Overlook Film Festival 2026: ‘American Dollhouse’ brings evil next door

Rating: 5 out of 5.

Writer/director John Valley delivers an early Christmas present with his new film, American Dollhouse. Screening at this year’s Overlook Film Festival, it plays like an early ’80s slasher (it’d fit nicely next to the likes of Alone in the Dark and Death Screams) but operates with a modern-leaning psychological lens. It feels familiar without being tired and forgettable. With several star-making performances, American Dollhouse serves as a stunning reminder that evil in today’s world is not monsters or ghouls creeping out of the woods, but rather the corruption and cruelty emerging from our neighbors. It’s insidious and will surely smother you in your sleep.

Sarah (Hailley Lauren) returns to her childhood home with great trepidation. The visit yanks long-buried trauma into the glaring sun. She has held off confronting the past for decades, but there’s no avoiding it this time. Her brother (Tinus Seaux) harbors his own demons and cautiously greets his sister with a half-smile. He hasn’t learned to forgive and forget either, and he’s about to step into something he never could have anticipated. Sarah’s neighbor, Sandy (Kelsey Pribilski), lacks boundaries and understanding of social cues. But she means well. She even gives Sarah a baggie of fresh-baked cookies to welcome her to town! Caught up in her own mental health issues, Sarah doesn’t discern that Sandy is simply reaching out.
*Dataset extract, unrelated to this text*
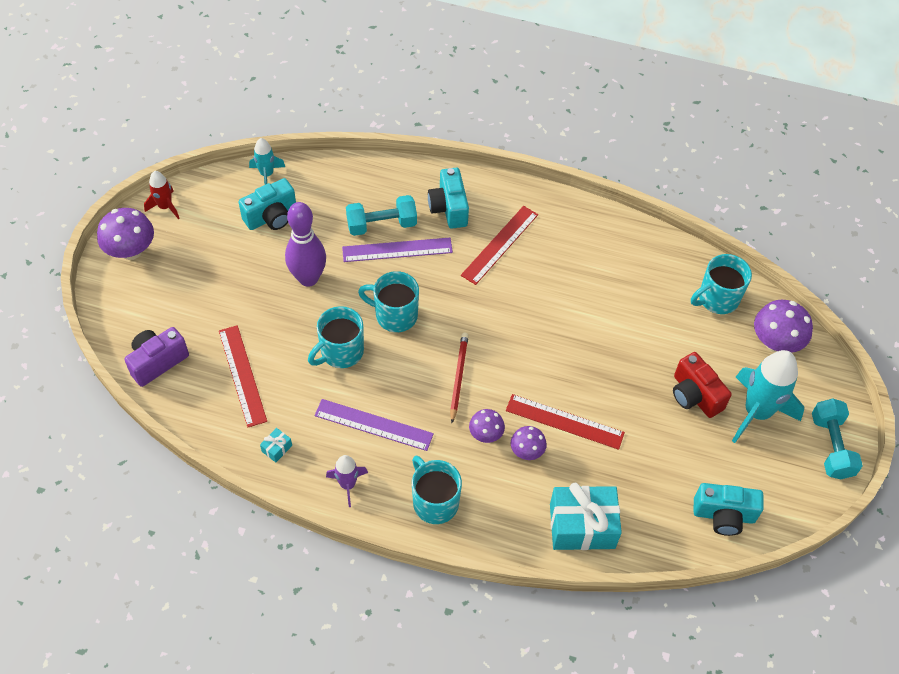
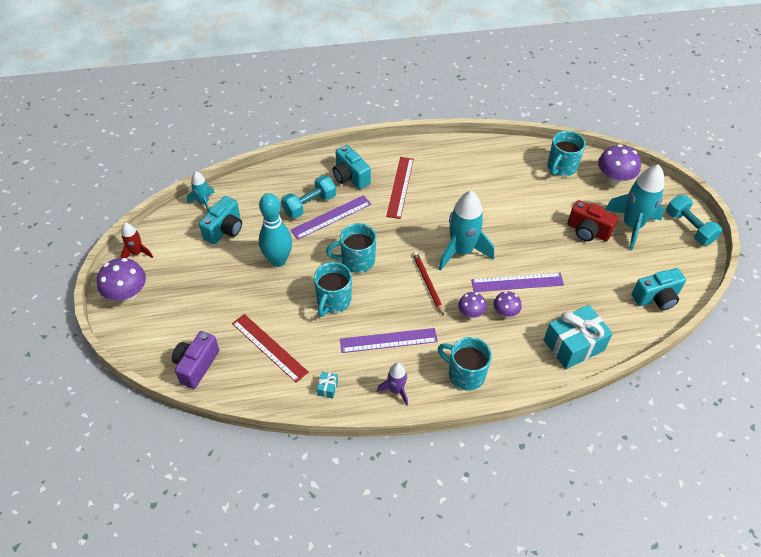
camera: 25 degrees left, 5 degrees down
(308, 278) = (278, 260): purple bowling pin -> turquoise bowling pin
(522, 355) = (461, 251): none -> turquoise rocket
(564, 422) = (517, 282): red ruler -> purple ruler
Sarah’s abrasive behavior, which includes dumping the cookies into the outside garbage can, opens a can of worms. Sandy doesn’t take too kindly to disrespect and ungratitude. Her obsessive, child-like infatuation with Sarah swiftly escalates when a delivery guy (Richard C. Jones) stops by for pizza and conversation. All Sandy sees is red when it comes to those in Sarah’s life, frequently resulting in bloody consequences. Sandy just wanted a friend, and it’s far too late to turn back now.

American Dollhouse surprises with Pribilski’s performance that follows a long lineage of terrifying women in horror, from What Ever Happened to Baby Jane? to The People Under the Stairs and Misery. Pribilski explores modern themes of loneliness, companionship, desperation, and human kindness through a raw, visceral lens that only a slasher structure could allow. When you drill down to it, Sandy isn’t necessarily a terrible person. She’s simply the product of a society that relishes viciousness for the sake of it, with a disregard for humanity.

As we’ve seen with MAGA for a decade, real horror stems from a fear of the unknown and the belief that it’s better to stick with what makes you comfortable rather than learn anything new. American Dollhouse takes a machete and eviscerates toxic socio-political ideology with reckless abandon. Valley brutally, yet thoughtfully, engages with contemporary life, and the reality that evil really does lurk around every corner, like a wolf in sheep’s clothing.

American Dollhouse screens at the Overlook Film Festival in New Orleans this weekend.